Now, we can substitute and find the limit.

$$ \begin{matrix} \lim_{(x,y)\rightarrow (1,1)}(f(x,y)-g(x,y)) & = & \lim_{(x,y)\rightarrow (1,1)}\left(\frac{1}{x+y}\right)\ & & \ & = & \frac{1}{1+1}\ & & \ & = & 0.5 \end{matrix}$$

CANCEL THE COMMON FACTORS

When we try to substitute the point into the function, the denominator might become \math-container{0}. This can sometimes be tackled by canceling the common factors from both the numerator and the denominator.

A few algebraic identities might be needed.
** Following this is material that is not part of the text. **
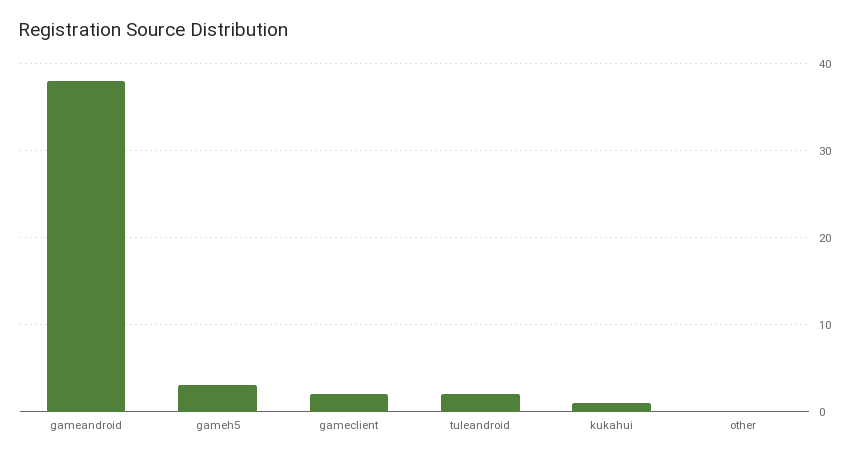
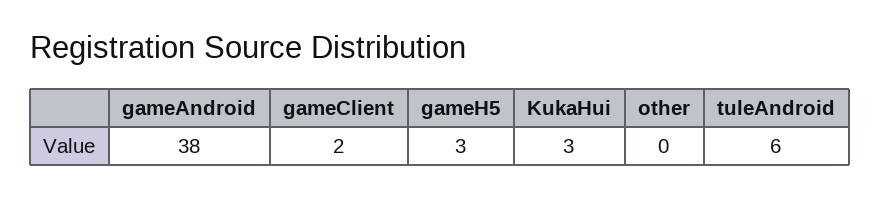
tuleandroid: 2 -> 6
kukahui: 1 -> 3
Some are given below:

$(a+b)^{2} =a^{2} +2ab+b^{2}$
$(a-b)^{2} =a^{2} -2ab+b^{2}$
$a^{2} -b^{2} =( a+b)( a-b)$
$( x-a)( x-b) =x^{2} -x( a+b) +ab$
$(a+b)^{3} =a^{3} +3a^{2} b+3ab^{2} +b^{3} =a^{3} +b^{3} +3ab( a+b)$
$(a-b)^{3} =a^{3} -3a^{2} b+3ab^{2} +b^{3} =a^{3} +b^{3} -3ab( a-b)$
$a^{3} +b^{3} +c^{3} -3abc=( a+b+c)\left( a^{2} +b^{2} +c^{2} -ab-bc-ac\right)$
$(a+b+c)^{2} =a^{2} +b^{2} +c^{2} +2ab+2ac+2bc$

EXAMPLE-3

$\mathbb{Find} \displaystyle \lim _{( x,y)\rightarrow ( 3,1)}\left(\frac{x^{2} -3xy^{2}}{x^{2} -9y^{4}}\right)$

If we substitute $(3,1)$ into the denominator, we will get $0$. Let us cancel the common factors.

$$ \begin{matrix} \lim _{( x,y)\rightarrow ( 3,1)}\left(\frac{x^{2} -3xy^{2}}{x^{2} -9y^{4}}\right) & = & \lim _{( x,y)\rightarrow ( 3,1)}\left(\frac{x\left( x-3y^{2}\right)}{\left( x-3y^{2}\right)\left( x+3y^{2}\right)}\right)\ & & \ & = & \lim _{( x,y)\rightarrow ( 3,1)}\left(\frac{x}{x+3y^{2}}\right) \end{matrix} $$

Now, substitution is possible.

$$ \begin{matrix} \lim _{( x,y)\rightarrow ( 3,1)}\left(\frac{x}{x+3y^{2}}\right) & = &\frac{3}{3+3( 1)^{2}}\ & & \ & =& \frac{3}{3+3}\ & & \ & =& 0.5 \end{matrix} $$